Risk of venous thromboembolism

HRT is associated with a 1.3 to 3-fold increase in the relative risk of a venous thromboembolic event, ie, deep vein thrombosis or pulmonary embolism. The probability of occurrence of such an event is higher during the first year of use of HRT (see Warnings and Precautions section ). The results of the WHI studies are presented:

WHI studies - Additional risk of venous thromboembolism over 5 years of treatment

Age (years)

Impact

for 1000 women in the placebo arm over 5 years

Relative risk (95% CI)

Number of additional cases per 1, 000 HRT users

Estrogen alone orally *

50-59

7

1.2 (0.6-2.4)

1 (-3 - 10)

Oral Estroprogestative Association

50-59

4

2.3 (1.2 - 4.3)

5 (1 - 13)

* Study in hysterectomized women

Risk of coronary heart disease

The risk of coronary heart disease is slightly increased in users of hormone replacement therapy over the age of 60 (see Warnings and precautions for use section ).

Risk of ischemic stroke

The use of estrogen alone or estrogen / progestin-only HRT is associated with up to 1.5-fold increase in the relative risk of ischemic stroke.

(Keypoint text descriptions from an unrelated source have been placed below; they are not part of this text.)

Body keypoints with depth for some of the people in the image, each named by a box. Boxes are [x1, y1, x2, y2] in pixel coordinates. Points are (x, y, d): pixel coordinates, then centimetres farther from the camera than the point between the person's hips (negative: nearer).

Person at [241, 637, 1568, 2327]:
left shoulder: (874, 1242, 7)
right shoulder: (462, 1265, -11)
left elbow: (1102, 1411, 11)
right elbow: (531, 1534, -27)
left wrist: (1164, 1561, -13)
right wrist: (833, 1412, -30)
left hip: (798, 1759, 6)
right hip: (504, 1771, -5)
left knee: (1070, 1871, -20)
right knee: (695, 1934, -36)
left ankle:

The risk of haemorrhagic stroke is not increased when using HRT.

This relative risk does not depend on age or duration of treatment, but because the baseline risk is highly age-dependent, the overall risk of stroke in women using HRT increases with age (see section on caution and precautions for use ).

Combined WHI Studies - Additional Stroke Risk * Over 5 Years of Treatment

Age (years)

Incidence for 1000 women in the placebo arm over 5 years

Relative risk (95% CI)

Number of additional cases per 1, 000 HRT users over 5 years

50-59

8

1.3 (1.1 1.6)

3 (1-5)

* There is no distinction between ischemic and haemorrhagic stroke.

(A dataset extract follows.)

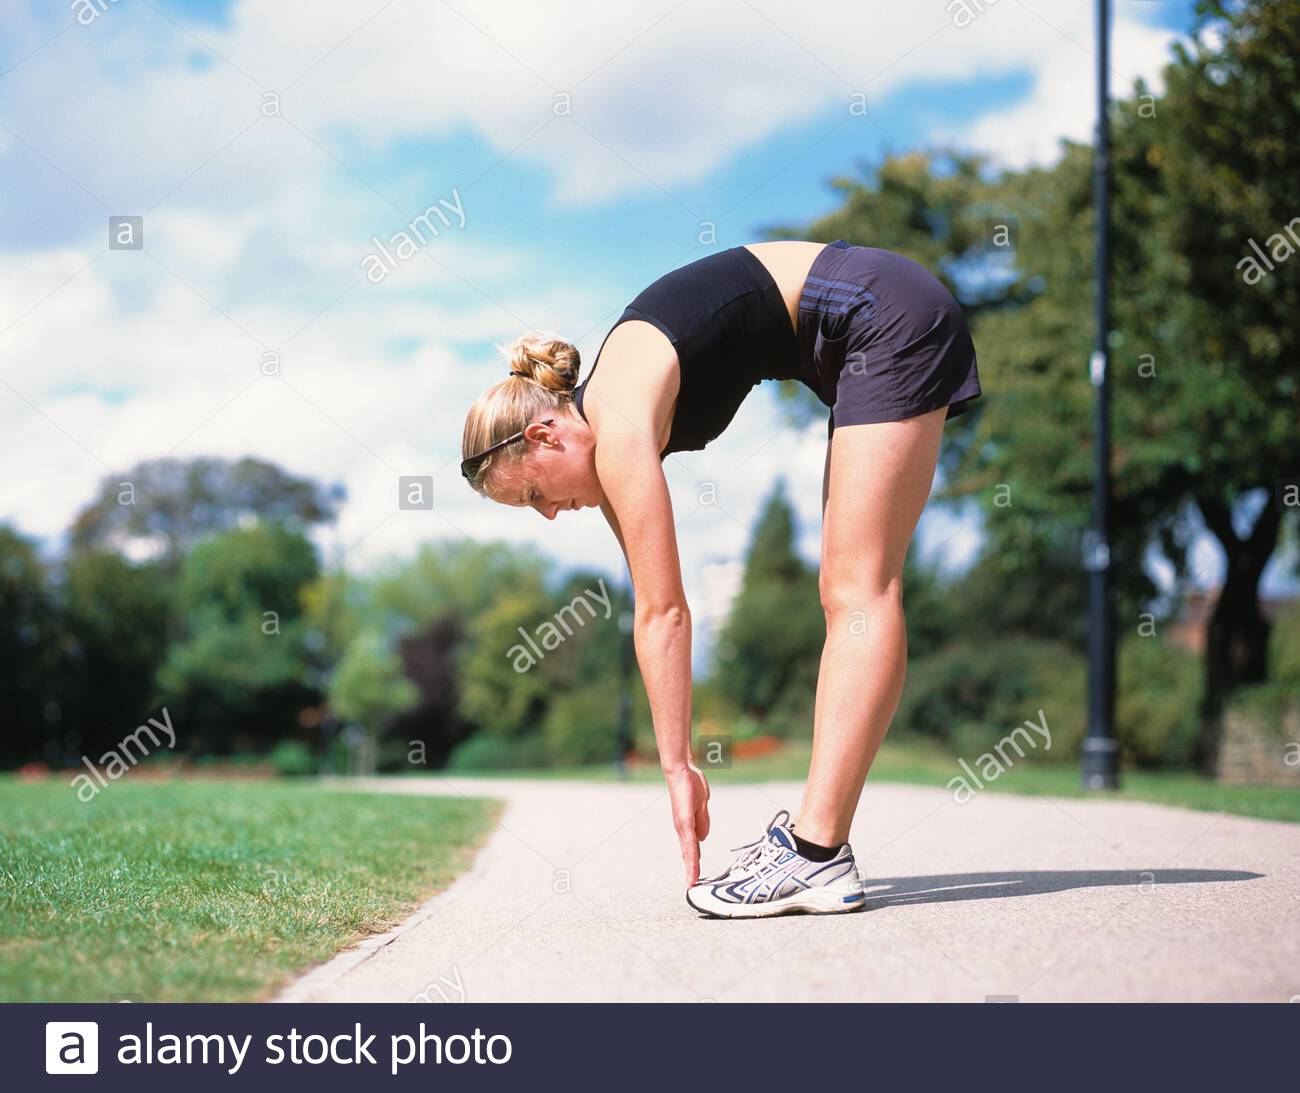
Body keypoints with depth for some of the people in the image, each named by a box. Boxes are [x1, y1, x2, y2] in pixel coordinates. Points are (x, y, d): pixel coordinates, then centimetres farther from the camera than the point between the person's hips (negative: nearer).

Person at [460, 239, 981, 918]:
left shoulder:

The following side effects are reported with estrogen-progestin therapy (class effects):

· Skin and subcutaneous disorders: chloasma, erythema multiforme, erythema nodosum, vascular purpura.

· Dementia likely beyond the age of 65 (see Warnings and precautions for use section ).

· Pancreatitis (see Warnings and Precautions section ).

Ovarian cancer (see Warnings and precautions for use section ).